Short-shrift Division:

Lightnin

Mr. Sam from Houston town, pretty early, but with spidery, searching style fully formed (click the pic). Hear him on piano, too.

It was Nicole’s last day of school, so when she arrived home for a two-month reprieve from the public school trenches, I was waiting with two a propros tracks:

Note: seekers after discs that just keep on giving through the years might wanna keep their eyes peeled for the one from which that last track came. It looks like this:

Blue falmes

 

 

Random Rekkids Day (April 2, 2018, Columbia, Missouri)

zzlordhavemercythesou_101b

Today was a Random Rekkids Day–these happen when my other foci are unbreakable. I was back to work after a spring break staycation; I had a bit of planning to do for my students’ research unit; I had students and peers wandering in and out of my office for conversation; we had to hustle to get our walk on before rain hit; we were an episode behind in Jessica Jones (a little goofy in Season Two with its amateur–and professional–sleuthing ridiculousness). As Nicole offered, if Jessica farted once it might smack the series upside the head. A wet bourbon fart.

Anyway, I did listen to some stuff. I have Rhino’s nice two-disc Love Story, ’95 vintage, loaded out in The Lab, which documents the rise and fall of that unique Los Angeles band. I’m quite a fan, but I hadn’t broken them out for awhile, and I deeply enjoyed their progress from the faintly menacing Bacharach-David cover (it’s the bass line, and something about Lee’s way of ending the last word of the chorus) “My Little Red Book” to “Stephanie Knows Who,” which peers over the ridge into the valley of Forever Changes. It was like starting a night with cheap beer, taking someone up on some mescaline, grumbling “Nothing’s happening!” then feeling the green fuses that drive the flowers sprout from your pores. In a purely music-metaphorical sense…
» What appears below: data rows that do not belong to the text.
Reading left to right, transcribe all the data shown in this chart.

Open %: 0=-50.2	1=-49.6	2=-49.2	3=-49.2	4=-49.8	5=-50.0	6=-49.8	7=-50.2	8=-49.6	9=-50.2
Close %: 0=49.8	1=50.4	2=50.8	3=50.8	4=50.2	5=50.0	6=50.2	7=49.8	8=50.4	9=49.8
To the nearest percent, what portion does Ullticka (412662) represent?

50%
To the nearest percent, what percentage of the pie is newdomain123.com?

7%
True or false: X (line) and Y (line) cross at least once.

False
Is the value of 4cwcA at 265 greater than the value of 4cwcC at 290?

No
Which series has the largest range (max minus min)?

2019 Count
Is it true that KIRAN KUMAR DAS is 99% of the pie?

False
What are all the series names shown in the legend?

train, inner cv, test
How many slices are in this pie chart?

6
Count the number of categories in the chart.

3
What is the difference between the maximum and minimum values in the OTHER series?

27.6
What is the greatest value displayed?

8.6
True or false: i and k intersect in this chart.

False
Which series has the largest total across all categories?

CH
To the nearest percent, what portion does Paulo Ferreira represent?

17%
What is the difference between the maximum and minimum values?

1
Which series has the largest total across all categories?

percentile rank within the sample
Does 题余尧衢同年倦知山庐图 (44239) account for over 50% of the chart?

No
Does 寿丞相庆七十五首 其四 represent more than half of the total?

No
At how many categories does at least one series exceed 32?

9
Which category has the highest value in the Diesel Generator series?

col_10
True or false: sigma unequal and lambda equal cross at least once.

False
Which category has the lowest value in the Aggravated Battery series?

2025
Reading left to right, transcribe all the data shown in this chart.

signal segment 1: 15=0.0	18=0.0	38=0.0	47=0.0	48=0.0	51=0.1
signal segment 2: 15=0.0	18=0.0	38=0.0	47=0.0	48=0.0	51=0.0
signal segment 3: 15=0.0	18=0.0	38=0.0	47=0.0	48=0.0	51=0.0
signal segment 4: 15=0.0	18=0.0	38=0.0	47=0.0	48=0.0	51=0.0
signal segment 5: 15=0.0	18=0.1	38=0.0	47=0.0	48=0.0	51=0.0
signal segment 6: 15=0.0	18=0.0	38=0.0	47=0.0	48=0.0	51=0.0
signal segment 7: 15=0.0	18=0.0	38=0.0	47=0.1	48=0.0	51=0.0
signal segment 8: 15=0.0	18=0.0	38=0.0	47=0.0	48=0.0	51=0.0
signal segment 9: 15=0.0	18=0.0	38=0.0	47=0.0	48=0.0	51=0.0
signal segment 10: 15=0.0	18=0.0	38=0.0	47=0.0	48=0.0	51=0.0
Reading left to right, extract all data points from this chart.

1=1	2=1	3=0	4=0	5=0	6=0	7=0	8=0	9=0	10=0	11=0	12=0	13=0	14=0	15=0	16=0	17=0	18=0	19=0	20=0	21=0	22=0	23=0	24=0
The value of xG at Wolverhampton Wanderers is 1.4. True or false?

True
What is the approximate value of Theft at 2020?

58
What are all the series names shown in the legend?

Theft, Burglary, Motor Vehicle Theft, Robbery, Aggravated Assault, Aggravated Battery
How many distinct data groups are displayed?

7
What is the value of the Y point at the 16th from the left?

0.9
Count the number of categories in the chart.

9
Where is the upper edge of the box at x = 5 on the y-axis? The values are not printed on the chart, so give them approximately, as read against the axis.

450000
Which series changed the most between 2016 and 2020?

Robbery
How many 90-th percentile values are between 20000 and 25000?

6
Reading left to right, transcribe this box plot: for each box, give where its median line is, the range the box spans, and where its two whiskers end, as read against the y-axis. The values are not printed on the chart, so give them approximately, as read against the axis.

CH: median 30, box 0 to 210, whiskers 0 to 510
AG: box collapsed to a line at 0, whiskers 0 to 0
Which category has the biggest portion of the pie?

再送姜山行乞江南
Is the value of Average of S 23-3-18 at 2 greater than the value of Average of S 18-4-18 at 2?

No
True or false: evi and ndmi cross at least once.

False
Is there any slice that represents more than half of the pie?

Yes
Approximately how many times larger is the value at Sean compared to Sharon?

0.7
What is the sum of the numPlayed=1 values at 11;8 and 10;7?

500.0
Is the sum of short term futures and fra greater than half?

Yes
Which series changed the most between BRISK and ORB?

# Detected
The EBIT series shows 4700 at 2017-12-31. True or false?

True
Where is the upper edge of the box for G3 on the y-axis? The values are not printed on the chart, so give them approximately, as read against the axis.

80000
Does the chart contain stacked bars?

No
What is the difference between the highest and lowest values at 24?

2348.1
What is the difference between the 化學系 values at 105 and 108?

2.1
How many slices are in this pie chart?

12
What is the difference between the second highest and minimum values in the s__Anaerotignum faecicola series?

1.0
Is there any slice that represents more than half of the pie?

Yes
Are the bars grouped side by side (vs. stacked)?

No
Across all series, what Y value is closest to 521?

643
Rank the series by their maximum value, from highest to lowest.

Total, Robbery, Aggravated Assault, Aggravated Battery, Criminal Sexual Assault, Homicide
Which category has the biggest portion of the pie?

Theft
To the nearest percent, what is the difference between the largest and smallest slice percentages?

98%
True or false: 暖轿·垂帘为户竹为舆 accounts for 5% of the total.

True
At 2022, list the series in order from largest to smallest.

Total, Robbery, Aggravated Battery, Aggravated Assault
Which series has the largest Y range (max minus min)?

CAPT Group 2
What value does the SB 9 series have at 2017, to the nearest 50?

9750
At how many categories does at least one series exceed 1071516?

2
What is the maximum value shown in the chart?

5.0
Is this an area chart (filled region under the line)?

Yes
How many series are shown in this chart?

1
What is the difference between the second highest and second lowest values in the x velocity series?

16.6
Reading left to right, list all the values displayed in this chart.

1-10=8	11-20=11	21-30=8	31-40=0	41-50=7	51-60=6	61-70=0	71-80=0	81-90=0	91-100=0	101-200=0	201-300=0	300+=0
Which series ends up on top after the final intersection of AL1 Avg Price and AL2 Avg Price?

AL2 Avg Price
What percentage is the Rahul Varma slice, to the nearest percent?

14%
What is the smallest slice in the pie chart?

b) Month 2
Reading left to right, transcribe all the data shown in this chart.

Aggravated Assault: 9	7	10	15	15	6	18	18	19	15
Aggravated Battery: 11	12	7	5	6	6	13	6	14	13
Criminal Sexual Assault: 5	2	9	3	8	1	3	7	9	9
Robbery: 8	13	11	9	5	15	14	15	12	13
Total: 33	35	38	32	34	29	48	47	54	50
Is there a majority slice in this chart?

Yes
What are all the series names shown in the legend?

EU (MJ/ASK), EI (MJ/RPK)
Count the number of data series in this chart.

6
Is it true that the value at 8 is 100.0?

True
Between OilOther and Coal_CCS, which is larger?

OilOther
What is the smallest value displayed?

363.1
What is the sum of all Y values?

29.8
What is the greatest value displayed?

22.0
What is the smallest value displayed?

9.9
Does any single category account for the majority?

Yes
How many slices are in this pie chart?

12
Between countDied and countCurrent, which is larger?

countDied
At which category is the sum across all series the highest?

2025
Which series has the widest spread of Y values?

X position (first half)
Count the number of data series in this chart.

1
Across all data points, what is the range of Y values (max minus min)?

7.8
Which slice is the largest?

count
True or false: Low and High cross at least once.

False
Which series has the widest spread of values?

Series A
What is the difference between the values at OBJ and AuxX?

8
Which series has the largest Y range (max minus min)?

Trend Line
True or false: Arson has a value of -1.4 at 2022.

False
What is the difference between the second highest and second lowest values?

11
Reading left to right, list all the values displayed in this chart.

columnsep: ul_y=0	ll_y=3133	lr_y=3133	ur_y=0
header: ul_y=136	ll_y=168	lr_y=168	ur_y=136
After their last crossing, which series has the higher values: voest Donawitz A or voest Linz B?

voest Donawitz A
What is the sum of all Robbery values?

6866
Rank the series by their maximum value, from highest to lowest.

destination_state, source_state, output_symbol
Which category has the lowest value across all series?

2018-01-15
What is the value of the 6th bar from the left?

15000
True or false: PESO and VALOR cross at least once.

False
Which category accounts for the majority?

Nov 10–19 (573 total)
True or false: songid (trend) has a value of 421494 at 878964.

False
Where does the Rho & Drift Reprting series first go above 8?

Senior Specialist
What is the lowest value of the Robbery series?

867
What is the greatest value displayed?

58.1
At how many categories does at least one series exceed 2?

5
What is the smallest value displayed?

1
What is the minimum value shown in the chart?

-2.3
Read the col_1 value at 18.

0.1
I also finally got to a wondrous gospel compilation my garrulous yet curmudgeonly friend Clifford passed along to me, Lord Have Mercy: The Gospel Soul of Checker Records. Consistently spot-on through 27 cuts, my current favorites are “Soon I Will Be Done,” by the East St. Louis Gospelettes, the political gospel blues “I’m Fighting for My Rights,” by Lucy Rodgers,” the true gospel-soul “Lend Me a Hand,” by The Kindly Shepherds,” and the street-stalking “Crying Pity and a Shame,” by the intense Salem Travelers. Please note: the post-Cooke Soul Stirrers and Detroit’s fabulous Violinaires are also on this comp, and they don’t match the obscurities, not quite. Essential.

Finally, I got home from work to find a used copy of Charlie Feathers: Get With It–Essential Recordings 1954-1969. I knew most of the material, and I had some of the songs already either on CD or in digital form. Honestly, I bought it because I have long admired Revenant’s reissue program and packaging: the art’s gonna be neat, the notes are gonna be eye-opening. The Feathers set, in one way, prophesied our current reissue boom, which labors mightily to make giants out of merely admirable (and/or quirky) (and definitely obscure) strivers, baiting shoppers with 180 gram vinyl editions, archival photos, and admirable and indefatigable scholarship, then crosses its fingers, hoping that (as is true in too many cases) they don’t notice the artists may have been obscure for a reason. The 42 cuts on the Feathers set include (to my ear) 10 indubitable classics, a couple worthy curiosities (including a strange vocal group stab), and a borderline historic but very, very loose pair of mess-arounds with North Mississippi hill country legend Junior Kimbrough (this is ’69). That’s about a third of the set; the rest (Feathers enthusiasts–and they are serious people–may shit here) are…meh. Still, the notes are courtesy of folks like Tosches, Guralnick, and (big kicker for me) Jim Dickinson.